Antes de quedarme embarazada tenía miedo de no poder quedarme; cuando me quedé, le tenía miedo a la ecografía que se hace entre la semana 11 y la 14, la famosa translucencia nucal. La noche anterior me costó dormirme, soñé cosas muy feas y mi estómago fue un nudo apretado que sólo se desató cuando el obstetra nos dijo, sonriendo, que podíamos quedarnos tranquilos. Después empecé a pensar en otra ecografía clave, la de la semana 20, en donde van órgano por órgano chequeando que todo esté en orden. Durante todo el embarazo le tuve miedo a la toxoplasmosis y me volví un poco maniática lavando bien la fruta y la verdura y chequeando que el pedazo de carne que me tocaba en suerte en los asados estuviera cocido hasta en su último rincón. Cuando se acercaba la fecha le empecé a tener pánico a lo que se venía; cuando nacieron me asaltó otro miedo: que dejen de respirar mientras duermen. Cuántas veces por noche habré prendido la linterna del celular para «chequearlos», por las dudas. Cuando empezaron a rolar tenía miedo de que se me cayeran de la cama, hasta que un día se cayeron.
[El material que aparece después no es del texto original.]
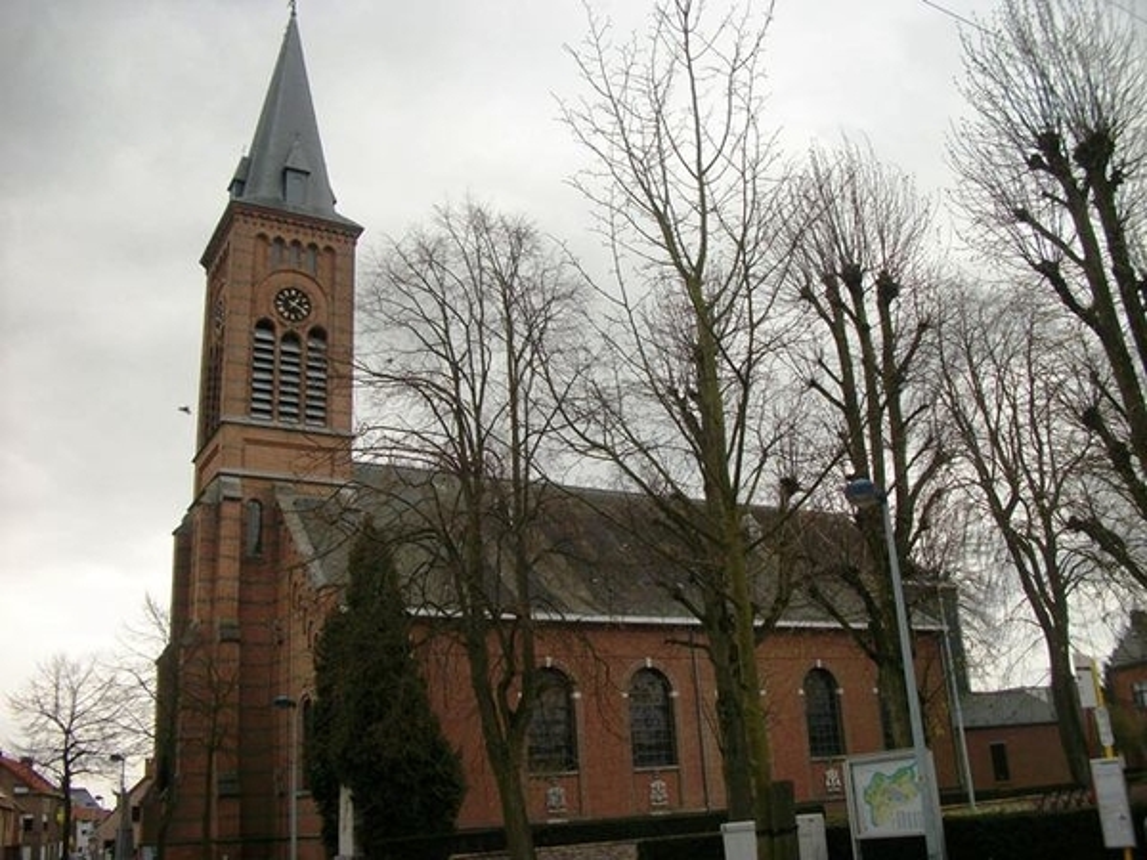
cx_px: 574
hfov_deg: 56.8
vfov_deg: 44.2
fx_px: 1060
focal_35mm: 32
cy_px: 430
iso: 80
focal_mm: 5.7
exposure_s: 1/50
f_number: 8.8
Que se patinen en la bañadera, que se golpeen los dientes con ese semicírculo de metal para trepar que hay en las plazas (¿cómo es que se llama?), que coman las uvas enteras, que se atraganten y no acordarme de lo que aprendí en el curso de RCP. Le tengo miedo a la fiebre sin causa aparente, que Blas se meta la punta del cargador de celular en la boca, que caminen del lado de la vereda que está más cerca de la calle, que muerdan el vaso de vidrio mientras toman, que se claven el tenedor en el ojo, que se golpeen la cabeza después de agacharse a buscar algo, pellizcarles la piel del cuello con el cierre cuando les subo el buzo hasta arriba si hace frío (me pasa todos los inviernos), cortarles el dedo en vez de la uña, que hagan fondo blanco con el Ibupirac rosa porque tiene gusto a chicle y -después de ver The Affair- le tengo más respeto al agua.
Agotador ¿no? Y eso que no me catalogaría dentro del trastorno «madre obsesiva compulsiva» (MOC). Más bien soy bastante relajada, aunque después de esta confesión nadie me crea. Pero es que el miedo viene incluido en el combo de sentimientos y emociones que aparecen cuando una trae hijos al mundo. Algunos más irracionales y fantasiosos, otros heredados, muchos rebuscados y unos cuantos muy reales. Hay miedos clásicos que no tengo y hay miedos que sí tengo y seguro no tiene nadie. Pero hay algo que tengo claro. No quisiera que ellos se apropien de mis propios miedos. Prefiero que hereden la valentía para enfrentarlos. Así que, pensándolo bien, mejor me sacudo las paranoias. Pero, por las dudas, también desenchufo el cargador y escondo el Ibupirac.